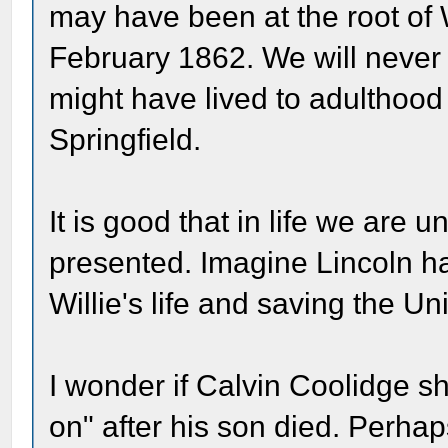
may have been at the root of W
February 1862. We will never 
might have lived to adulthood
Springfield.
It is good that in life we are
presented. Imagine Lincoln h
Willie's life and saving the Un
I wonder if Calvin Coolidge sh
on" after his son died. Perhap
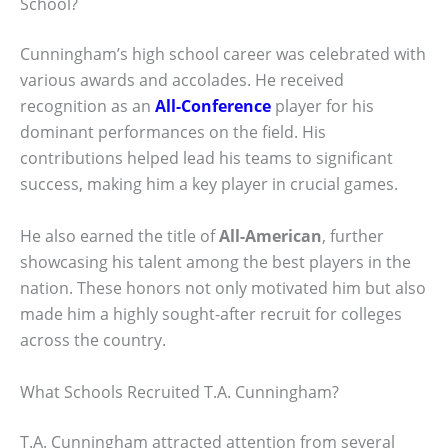
School?
Cunningham’s high school career was celebrated with
various awards and accolades. He received
recognition as an
All-Conference
player for his
dominant performances on the field. His
contributions helped lead his teams to significant
success, making him a key player in crucial games.
He also earned the title of
All-American
, further
showcasing his talent among the best players in the
nation. These honors not only motivated him but also
made him a highly sought-after recruit for colleges
across the country.
What Schools Recruited T.A. Cunningham?
T.A. Cunningham attracted attention from several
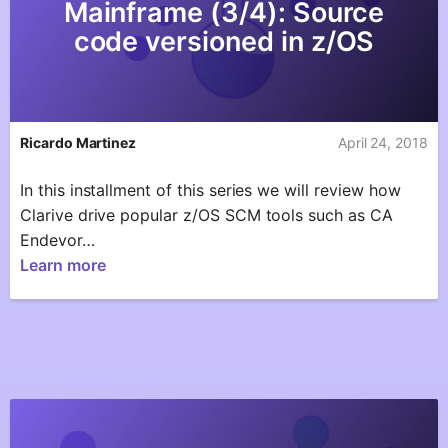
Mainframe (3/4): Source
code versioned in z/OS
Ricardo Martinez
April 24, 2018
In this installment of this series we will review how
Clarive drive popular z/OS SCM tools such as CA
Endevor…
Learn more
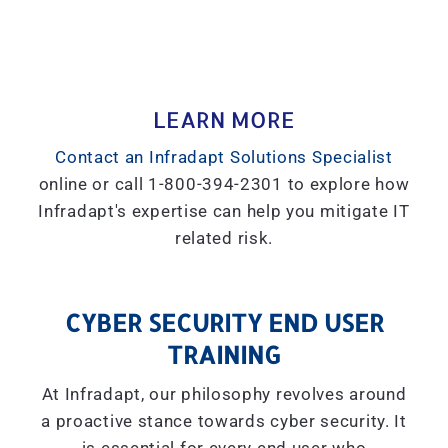
LEARN MORE
Contact an Infradapt Solutions Specialist
online or call 1-800-394-2301 to explore how
Infradapt's expertise can help you mitigate IT
related risk.
CYBER SECURITY END USER
TRAINING
At Infradapt, our philosophy revolves around
a proactive stance towards cyber security. It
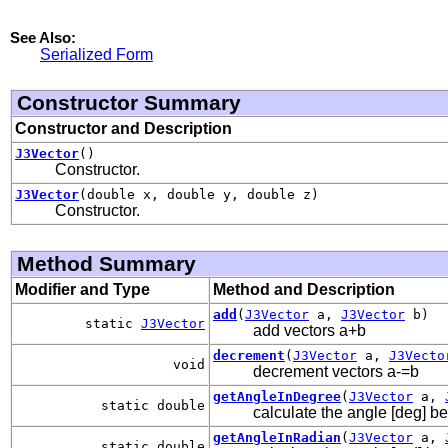
See Also:
Serialized Form
Constructor Summary
Constructor and Description
J3Vector
()
Constructor.
J3Vector
(double x, double y, double z)
Constructor.
Method Summary
Modifier and Type
Method and Description
add
(
J3Vector
a,
J3Vector
b)
static
J3Vector
add vectors a+b
decrement
(
J3Vector
a,
J3Vecto
void
decrement vectors a-=b
getAngleInDegree
(
J3Vector
a,
static double
calculate the angle [deg] b
getAngleInRadian
(
J3Vector
a,
static double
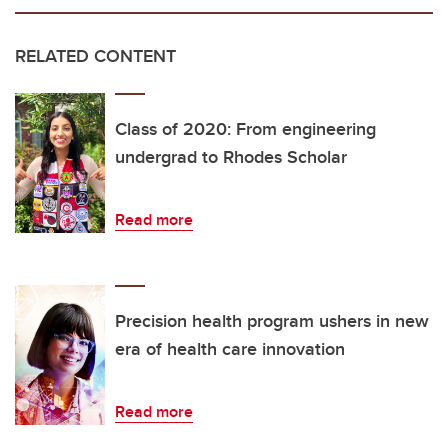
RELATED CONTENT
Class of 2020: From engineering
undergrad to Rhodes Scholar
Read more
Precision health program ushers in new
era of health care innovation
Read more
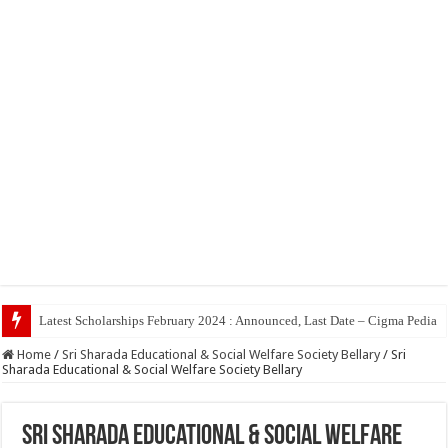
Top 5 Social Media Jo
Home
/
Sri Sharada Educational & Social Welfare Society Bellary
/
Sri
Sharada Educational & Social Welfare Society Bellary
Sri Sharada Educational & Social Welfare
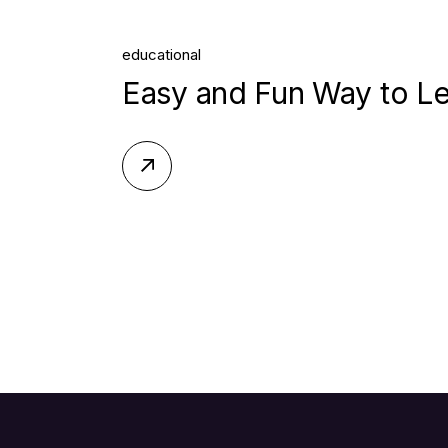
educational
Easy and Fun Way to L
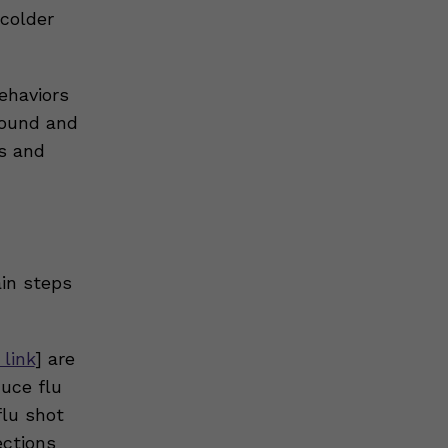
 colder
ehaviors
round and
s and
ain steps
 link
] are
uce flu
flu shot
ections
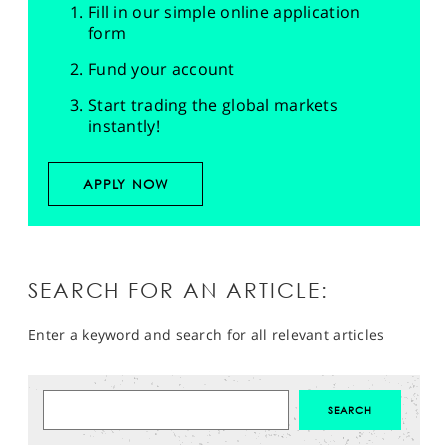
Fill in our simple online application
form
Fund your account
Start trading the global markets
instantly!
APPLY NOW
SEARCH FOR AN ARTICLE:
Enter a keyword and search for all relevant articles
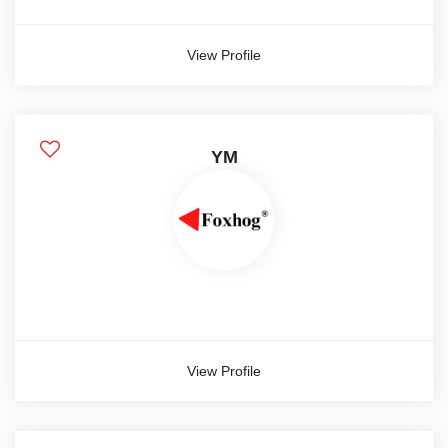
View Profile
YM
View Profile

• The task
Count the lines in the items that contain the string "after", and reply with only that number.

• Your response
2